1) Having to tell my friends – who were all dying to know what he got me for my 16th bday because we were giggly teenagers and I was the only one with a “long term boyfriend”. I mean – they were waiting for me to call when I got home, the anticipation was that great.

2) Having to make it sound like it was EXACTLY what I wanted b/c I didnt want them to know I was disappointed. Do you know how hard it is to muster up excitement over a damn Moonie???

All of THAT on top of the fact that I did NOT have my driver’s license.

He broke up with me a week or so later. I knew that was coming. I knew that non-relationship inspired gift represented something grander, but I loved him. We stayed friends because we still were both struggling with some of the same problems. He was my first true love and my first true heart break. I think I still have the cards/gifts etc in a box at my Dad’s.

So – as you see, the story – in retrospect, is pretty freakin’ hilarious. How else would I have kept my brother’s girlfriends entertained over the years. He’ll prob even make me tell that story to his KIDS someday.

I saw that boyfriend at a club in Knoxville several years ago. It was after my ex-husband and I split, but before I met Donnie. He kissed my hand. He was going back to Montana to study geology, or something like that. I was severely flustered. A girl really needs preparation before running into her first heartbreak. I wish I had been dressed cuter.

I should have told him “Thank You” that night for all he did for me in terms of coping with personal issues. I should have told him I often think about his Mom and how strong she was. Or maybe, I should have simply DEMANDED a new sweet 16 gift, right then and there. Or at least demanded he buy me a drink. Alas – I demanded nothing because I was paying my tab when I saw him, I was leaving, and flustered. But he kissed my hand, which completely boosted my ego as a woman recently divorced.

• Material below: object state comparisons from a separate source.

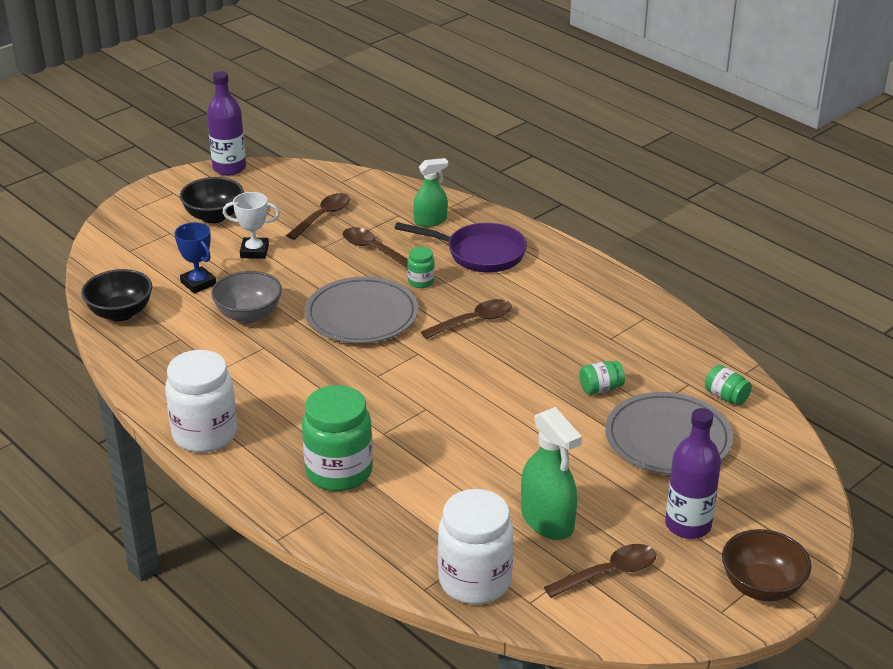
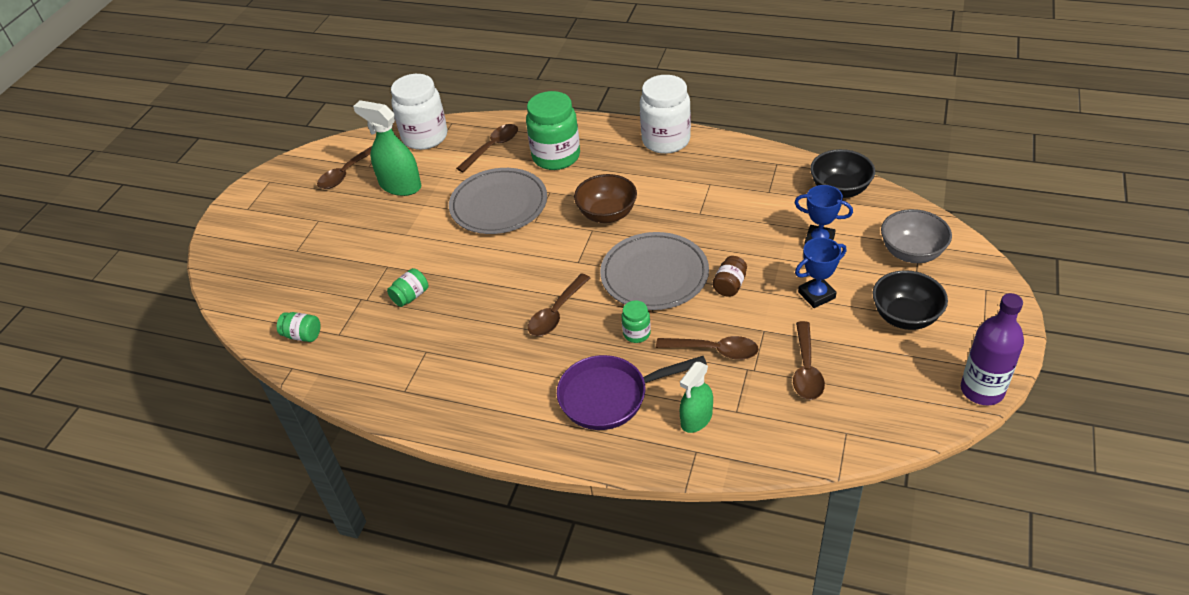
camera: 155 degrees right, 10 degrees up
grey bowl [211,271,282,323] -> grey bowl moved to [881,209,952,263]
white trophy [223,192,280,259] -> blue trophy [795,237,846,308]
grey plate [605,392,733,475] -> grey plate moved to [449,168,547,234]
purple bottle [665,408,721,539] -> none
brown bowl [722,529,811,601] -> brown bowl moved to [574,174,637,223]
none -> brown spoon [456,124,518,172]
none -> brown jar [713,256,747,297]

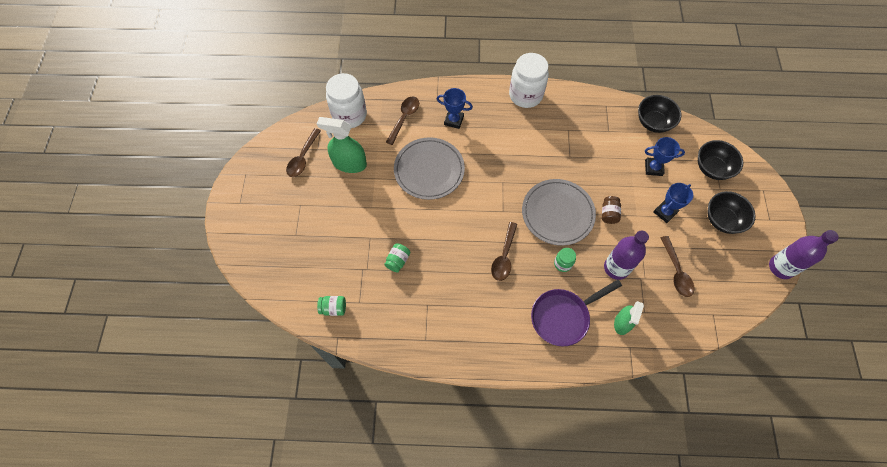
camera: 20 degrees left, 20 degrees up
green jar [526,91,580,170] -> blue trophy [437,88,473,129]
brown bowl [574,174,637,223] -> none
brown spoon [656,336,759,360] -> purple bottle [604,230,649,280]
grey bowl [881,209,952,263] -> black bowl [698,140,743,180]

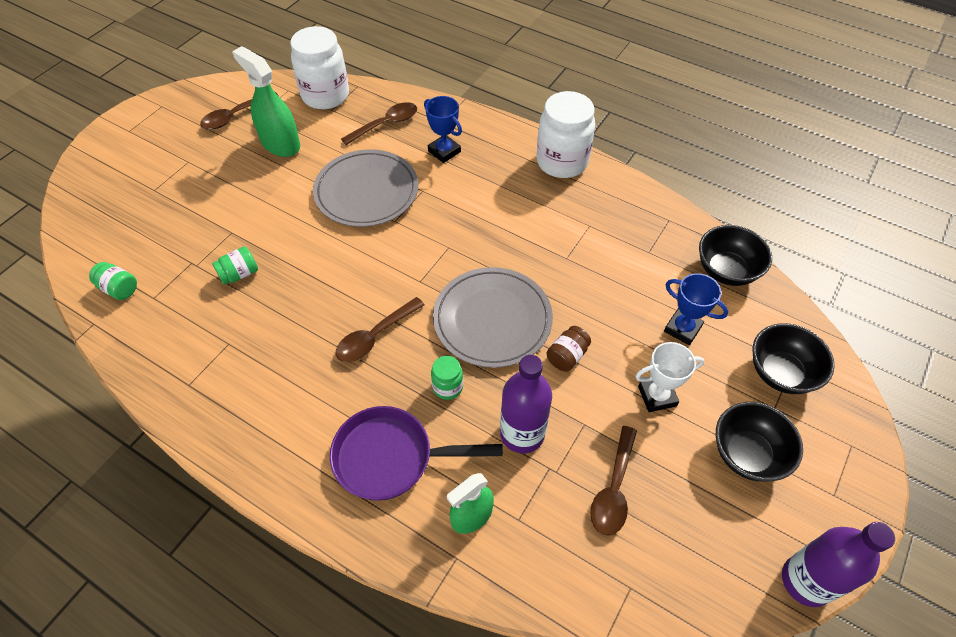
camera: 30 degrees right, 10 degrees down
blue trophy [653,183,693,223] -> white trophy [635,342,704,412]

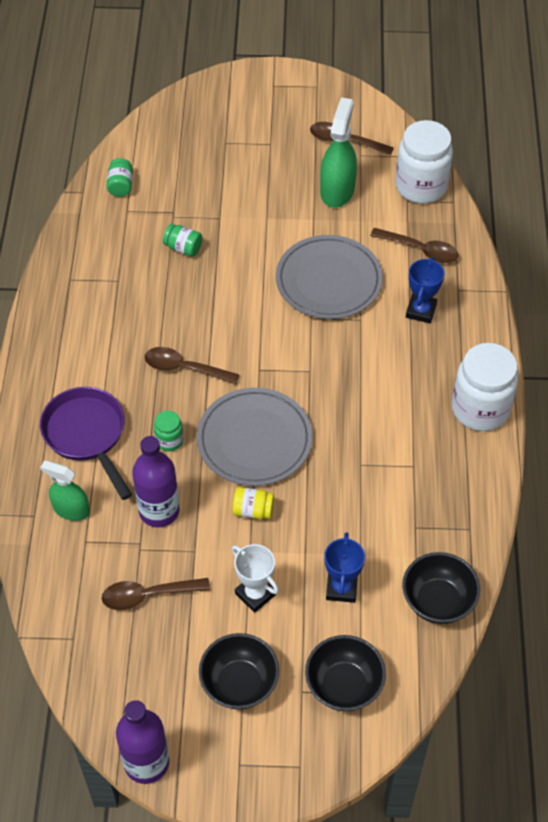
camera: 60 degrees right, 0 degrees up
brown jar [547,326,591,371] -> yellow jar [232,487,274,519]

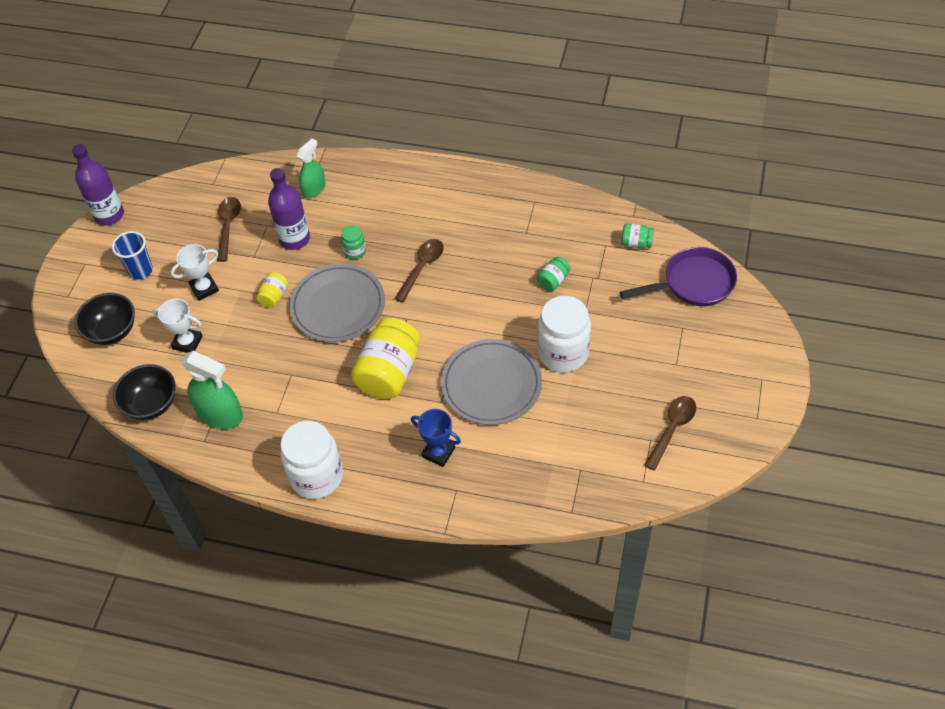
camera: 105 degrees right, 0 degrees up
purple pan [40,387,132,500] -> purple pan moved to [620,247,737,306]
black bowl [199,633,279,710] -> blue cup [112,231,153,280]
green spray bottle [320,97,357,208] -> green spray bottle moved to [181,351,243,429]
blue trophy [324,532,365,603] -> white trophy [153,299,203,353]
brown spoon [370,228,459,263] -> none
white jar [395,120,453,204] -> white jar moved to [537,296,591,373]
none -> yellow jar [351,318,420,399]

I think that made up for the Moonie.

1 thought on “Sweet 16”

  1. That’s a horrible gift! I seriously doubt I could have mustered any sort of excitement over a moonie. First loves, though, are amazing. I just found a card from my first love in the attic while I was digging for Christmas decorations. It was signed “I will always love you, Josh”. I seriously doubt he still loves me!